Choć na stadionie w Mielcu nie było tłumów, emocji nie brakowało. Polskie piłkarki rozgromiły Ukrainki 4:0 w ostatnim meczu przed wylotem na mistrzostwa Europy. Na trybunach zasiadła m.in. Małgorzata Rozenek z Radosławem Majdanem, co wzbudziło niemałe zainteresowanie wśród kibiców. Para chętnie pozowała do zdjęć i rozmawiała z fanami, wprowadzając jeszcze więcej blasku do tej sportowej atmosfery.
Nie zabrakło też dzieci i młodzieży, które – choć stadion nie był pełny – stworzyły prawdziwie serdeczny klimat. W oczy rzucały się transparenty z hasłami do Ewy Pajor: „Zrób sobie ze mną zdjęcie!”, „Chcemy autograf od królowej Barcelony!” czy „Ewa, jesteś naszą inspiracją!”. Sama Pajor tym razem nie pojawiła się na boisku, ale jej obecność na ławce wystarczyła, by wywołać poruszenie.
Na murawie natomiast swoje zrobiły inne zawodniczki. Klaudia Jedlińska już w 18. minucie zdobyła swojego pierwszego gola w seniorskiej kadrze, wykorzystując kapitalne podanie Eweliny Kamczyk – która właśnie tego dnia świętowała setny występ w barwach narodowych. Po przerwie gole dołożyły Paulina Tomasiak, Kayla Adamek i Milena Kokosz.
Szczególnie emocjonująca była końcówka – dwie bramki w doliczonym czasie gry sprawiły, że spotkanie zakończyło się w euforii. Polki dominowały przez cały mecz, nie pozwalając Ukrainkom na stworzenie poważnego zagrożenia.

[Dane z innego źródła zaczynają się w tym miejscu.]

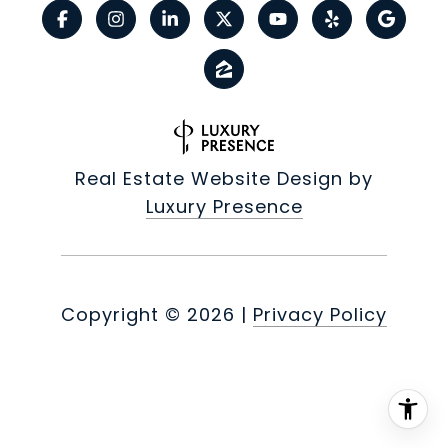
Real Estate Website Design by
Luxury Presence
Copyright ©
2026
|
Privacy Policy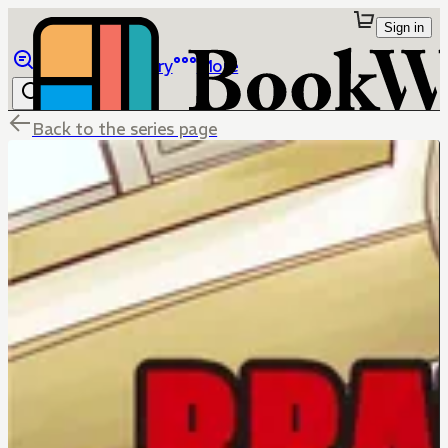
Sign in
Browse
Library
More
Back to the series page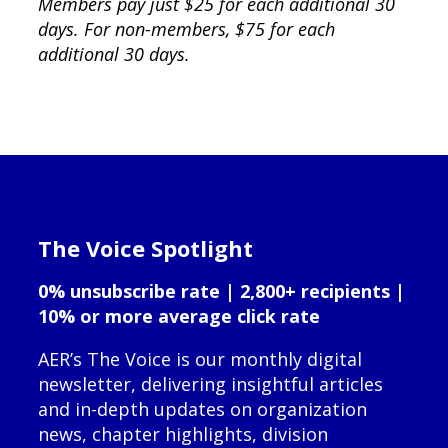
Members pay just $25 for each additional 30
days. For non-members, $75 for each
additional 30 days.
The Voice Spotlight
0% unsubscribe rate | 2,800+ recipients |
10% or more average click rate
AER’s The Voice is our monthly digital
newsletter, delivering insightful articles
and in-depth updates on organization
news, chapter highlights, division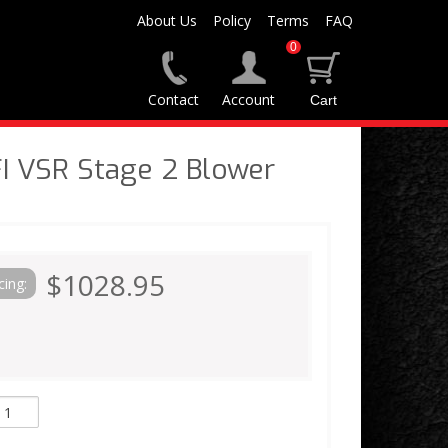
About Us
Policy
Terms
FAQ
0
Contact
Account
I VSR Stage 2 Blower
$1028.95
cing:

Na stadionie było kameralnie, ale szczerze. Transparenty, doping dzieciaków, rodzinny klimat – i obecność znanych gości – sprawiły, że mecz w Mielcu miał wyjątkowy charakter. To był idealny, spokojny finisz przed historycznym występem na Euro 2025. Teraz czas na Szwajcarię – a pierwszy mecz już 4 lipca.